Aksi demonstrasi ini buntut dari insiden pengeroyokan terhadap wartawan dan staf Kementerian Lingkungan Hidup (KLH) oleh dua oknum Brimob Polda Banten dan sekuriti di PT Genesis Regeneration Smelting (GRS), Jawilan, Kabupaten Serang, Kamis 21 Agustus 2025.
Wartawan yang tergabung dari Pokja Wartawan Harian dan Elektronik Provinsi Banten, Ikatan Jurnalis Televisi Indonesia (IJTI), Persatuan Wartawan Indonesia (PWI) Serang Raya, Aliansi Jurnalis Indonesia (AJI) Perwakilan Banten dan Perwakilan Pokja Kabupaten/Kota se-Banten serta elemen aktivis mahasiswa secara bergantian melukan orasi.
Mereka datang secara konvoi sembari membentangkan spanduk yang bertuliskan tuntutan aksi dan kecamatan atas insiden kekerasan yang dialami wartawan
Masa aksi menuntut agar Kapolda Banten meminta maaf atas tindakan kekerasan yang dilakukan oknum Brimob. Termasuk mendesak Polda Banten menuntaskan kasus tersebut.
Ketua Pokja Wartawan Harian dan Elektronik Provinsi Banten Deni Saprowi mengatakan, ada tiga tuntutan yang disampaikan ke Polda Banten.’

“Pertama kita meminta Kapolda Banten menyampaikan permohonan maaf kepada kami melakukan reformasi di tubuh internal polisi,” ucapnya.
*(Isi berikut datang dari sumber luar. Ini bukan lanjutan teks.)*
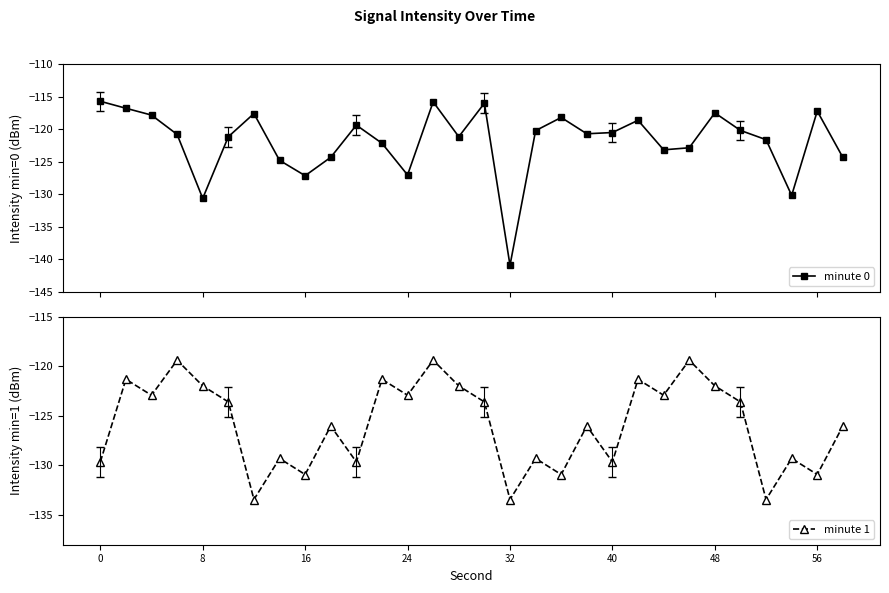

How many intersections are there between minute 0 and minute 1?

10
Menurutnya, kekerasan yang dilakukan oknum Brimob terhadap wartawan yang sedang melakukan kerja jurnalistik menunjukkan gagalnya reformasi di tubuh Polri.
“Makanya kami juga mendesak Kapolda Banten mengusut tuntas dan memberikan sanksi tegas kepada pelaku kekerasan, baik itu yang anggota Brimob atau pihak sekuriti perusahaan,” ucapnya.
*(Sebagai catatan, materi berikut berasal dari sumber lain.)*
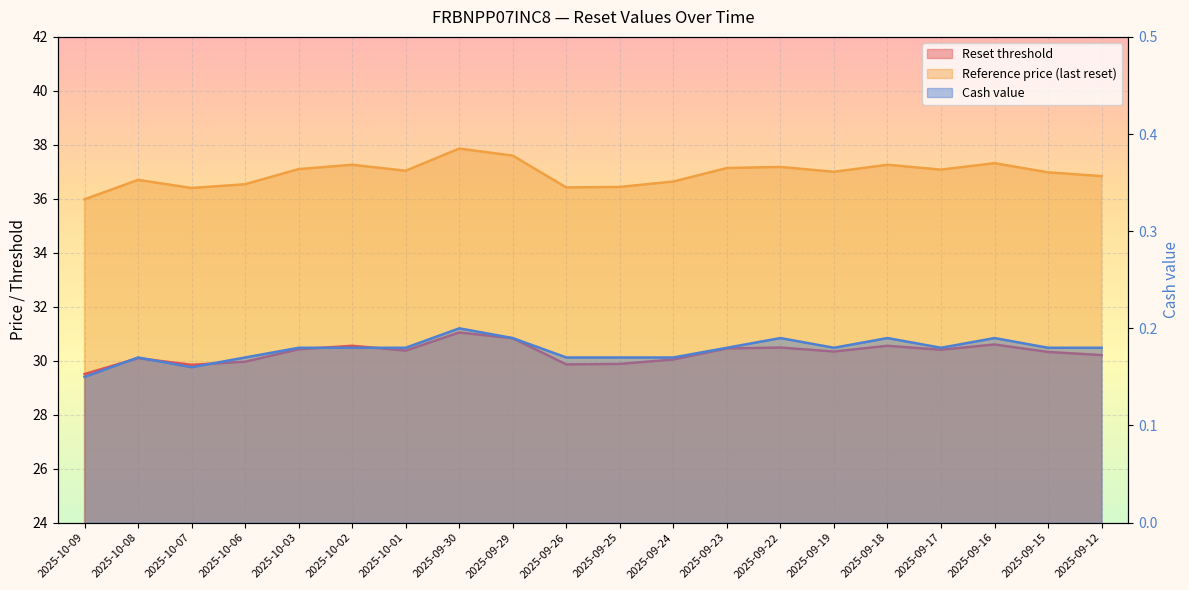

What value does the Reference price (last reset) series have at 2025-09-23?

37.1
“Jangan sampai polisi yang harusnya melindungi masyarakat justru menjadi pelaku yang mengintimidasi, bahkan melakukan kekerasan kepada wartawan. Jadi kami mau kasus ini tuntas. Jangan sampai ada lagi kekerasan lagi kepada kawan-kawan kita di lapangan,” ujarnya
Selain perwakilan wartawan dan mahasiswa, berapa wartawan yang menjadi korban pemukulan juga menyampaikan aspirasinya.
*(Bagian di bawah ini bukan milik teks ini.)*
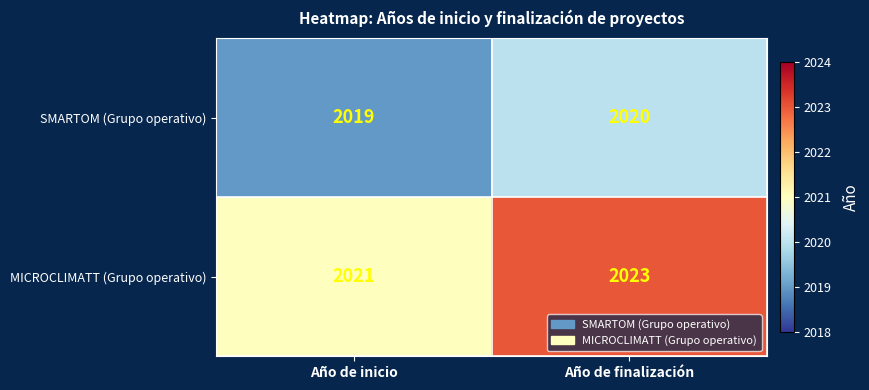

What is the average value of the SMARTOM (Grupo operativo) series?

2020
“Tidak ada kata damai, saya meminta Polda Banten memberikan sanski kepada pelaku. Karena selain memukul mereka juga meludahi muka saya,” kata Rifki, wartawan Tribun Banten yang menjadi korban pemukulan.
Senada dikatakan Wartawan KBN Antara Devi. Dia mengaku menjadi korban kebakaran dan harus melarikan diri saat insiden terjadi.
“Saya wartawan plat merah yang datang meliput dan diundang secara resmi masih dapat ancaman kekerasan, apalagi kalau kita rakyat biasa. Ini jelas ancaman terhadap kebebasan pers,” ucapnya.
AJV Banten Angkat Bicara
Ketua Aliansi Jurnalis Video (AJV) Banten, Iksan Bhakti, S.H., mengecam keras tindakan kekerasan ini.
“Ini bukan sekadar pemukulan wartawan, tapi upaya membungkam demokrasi. Kami tidak akan diam. Jika polisi tidak serius mengusut kasus ini, AJV Banten bersama elemen pers akan turun lebih besar. Kebebasan pers adalah harga mati!” tegas Iksan.
Kekerasan terhadap wartawan bisa jadi preseden buruk. Sebagai simbol kekecewaan, massa aksi melempar telur busuk ke Patung Putih di halaman Mapolda Banten. Aksi kemudian ditutup doa bersama dan pernyataan sikap.
Tak berhenti di situ, wartawan sepakat akan melayangkan surat resmi ke Kapolri dan Dewan Pers.